By the mid-1960s, Jean-Luc Godard was at a crossroads. In a mere five years he had made nine feature films, which, through their audacious brilliance, had made him the most talked about director in the world. By and large, these earlier films had relied on pre-existing frameworks or genres as a basis out of which their creator’s extraordinary knack for spontaneous invention could flourish. But by the time he started shooting Pierrot le fou, the film noir conventions underlying its source novel, Lionel White’s Obsession, on longer interested him. Instead, the rapidly escalating war in Vietnam, the break up of his marriage to Anna Karina, and his own self-doubt concerning the value of what he had achieved, spurred Godard on to new heights of creative originality. He said that, in making Pierrot le fou, he felt as if he were making his ‘first film’; tearing up the old road map and setting out for unknown territory.
Despite this declaration of a new beginning, however, Pierrot is, in many ways, a culmination of everything that had gone before. Indeed the publicity campaign advertised the film as: ‘A little soldier who discovers with contempt that one must live one’s life, that a woman is a woman and that in a new world one must live as an outsider in order to find oneself breathless.’ Once again there is a love affair that leads to disillusionment and death, quotations from literature and other movies, musical interludes, self-referential jokiness, coloured filters and car crashes. Characteristically Godard filmed the genre elements of the story with a conspicuous lack of interest, focusing instead on the creation of unforgettable images and arresting sequences. He described the creation of the film as ‘completely unconscious’ and the shoot as ‘a kind of happening, but one that was controlled and dominated.’ The freedom of this approach allowed Godard to turn a standard pulp thriller into a deeply personal and emotionally raw statement about the state of the world, the nature of art, and most importantly, the breakdown of his marriage. The film packs an accusatory punch and the target of the accusation is, incredibly, the star of the film.
Godard had married Anna Karina in 1961. Theirs had been a passionate but fraught relationship. In between the highs of their cinematic collaborations, there had been frequent arguments, bitterness, recrimination, the loss of a child, and suicide attempts. By the time they came to work together on the set of Pierrot le fou, they had already separated following Karina’s affair with Maurice Ronet on the set of Le Voleur de Tibidado.
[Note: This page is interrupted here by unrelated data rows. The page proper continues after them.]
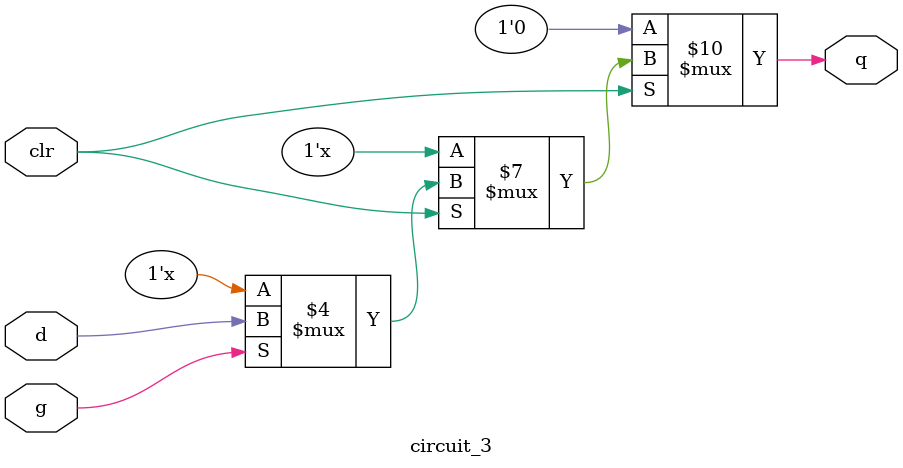
<source format=v>
module circuit_3(input d, g, clr, output reg q);
    always @(*) begin
        if(~clr)
            q = 0;
        else if(g)
            q = d;
    end
endmodule
</source>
In the core sequence of the film, set in the natural splendour of their south of France refuge, the contradictions in their relationship are played out. While Ferdinand is happy to remain there in isolation like Robinson Crusoe, writing in his journal and contemplating the universe, Marianne soon becomes restless. In a famous scene, she wanders past him, complaining over and over again, ‘What can I do? I don’t know what to do’ – Ferdinand’s idyllic dream is thus destroyed by Marianne’s demands, and, as it later turns out, her betrayal.
Nevertheless, the argument isn’t all one-sided. Our sympathies are often with Marianne, whose frustration, when confronted with Ferdinand’s self-absorbtion, is all too understandable. The man is a walking library; he appears unable to do anything without seeing it in terms of a canon of illustrious predecessors. Indeed the film, like a poem by TS Eliot, is full of references to art, poetry, film and philosophy. Artists and writers referenced include Velazques, Picasso, Chagall and Liechenstein, Balzac, Browning, Conrad, Stevenson and Chandler. Even the names of the characters – Marianne Renoir (from Auguste and Jean) and Ferdinand (from Louis-Ferdinand Celine) are signposts. Like Eliot, Godard is acknowledging his work as belonging to an important artistic tradition, a tradition that stretches much further back than the still immature medium of cinema.
But cinema too is celebrated in the guise of American movie legend Samuel Fuller, who offers his definition of the artform: ‘A film is like a battleground. It’s love, hate, action, violence, and death. In one word: emotions.’ Godard thereby acknowledges the work of a hero but his approach is different – more that of an essayist than a storyteller. He composes in depth, rejecting naturalistic drama in favour of disconnected imagery, voice-over recitation, direct to camera speeches and set-piece interludes. It is as if he is trying to break out of the constraints of cinema, with all its familiar genres, conventions and forms, and take it to another level. Incredibly, in this endeavour, he is largely successful – the film is a milestone in the history of cinema whose influence has been immeasurable.
Pierrot le fou was booed when it premiered at the Venice Film Festival and unsuccessful at the box office when released in Paris in 1966, though it was not without its supporters. Michel Cournot described it as ‘the most beautiful film I’ve seen in my life’ and Andrew Sarris, writing in 1969, called it ‘the kind of last film a director can make only once in his career.’ With the benefit of hindsight, the film now looks like Godard’s fond farewell to the first part of his career, a last madcap romantic escapade before engaging with more serious concerns. It is also a farewell to Karina, and in a way a resigned acknowledgement that they were never meant to be together. Although Marianne betrays Ferdinand there is no malice in her portrayal, and in the final voice-over the suggestion that perhaps they are together in eternity.